University of Illinois-Urbana Champaign researchers will characterize genome wide patterns of leukocyte DNA methylation in African American participants in the Detroit Neighborhood Health Study, a population-based study of mental disorders among adult Detroit residents. Analyzing glucocorticoid receptor regulatory network genes, they will test the effects of social adversity on DNA methylation levels.
Another group of researchers at the University of Michigan, Ann Arbor, also awarded a grant, plan to study whether differences in DNA methylation between African Americans, Hispanics/Latinos, and non-Hispanic Whites helps explain why mortality rates for cardiovascular disease are higher among African Americans and how socially-patterned risk factors become physically embodied.
At the University of Florida, Gainesville, a research team will investigate whether environmental stressors, such as racial discrimination and exposure to violence, are associated with DNA methylation and telomere length among low-income, urban minority youth, which can help inform biological mediators of stress effects on emotional/behavioral health.
A research team at the University of Southern California, Los Angeles will evaluate whether psychosocial stressors in the maternal environment impact the pattern of expression of maternal and fetal microRNA (miRNA) from low SES Hispanic women and whether the expression of these miRNA can impact critical newborn and early life health outcomes indicative of future health trajectory.
At North Carolina State University, Raleigh, researchers will explore mechanisms by which social adversity confers risk for obesity in youth among Blacks, Hispanics and Whites and unravel the pathways by which mothers' prenatal stress may alter DNA methylation and influence early development, growth trajectories and childhood obesity.
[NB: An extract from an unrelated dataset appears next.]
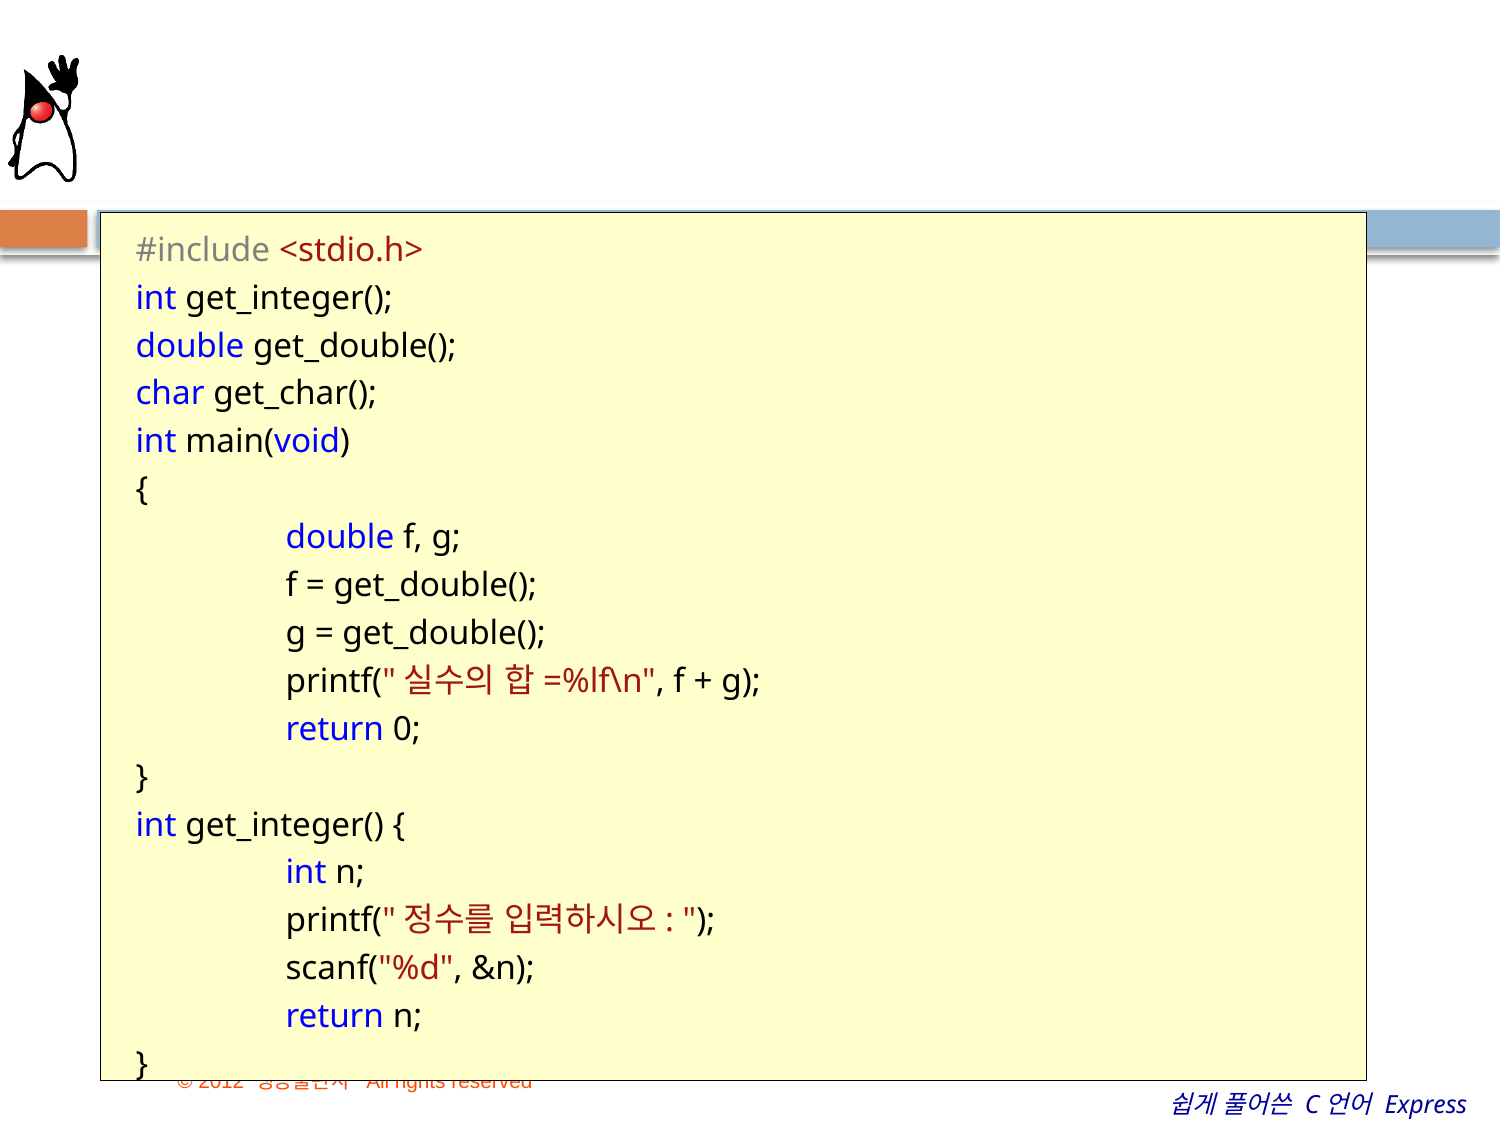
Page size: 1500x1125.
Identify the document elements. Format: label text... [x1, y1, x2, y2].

Additional award recipients are the University of Pittsburgh; Beckman Research Institute, City of Hope, Duarte, California; North Carolina Central University and Northwestern University. Their research projects will examine issues such as exposure to violence, epigenetic variation, and asthma in Puerto Rican children, the impact of food deserts on specific racial and ethnic groups and disease risk, as well as examining socioeconomic disparities in perinatal risk.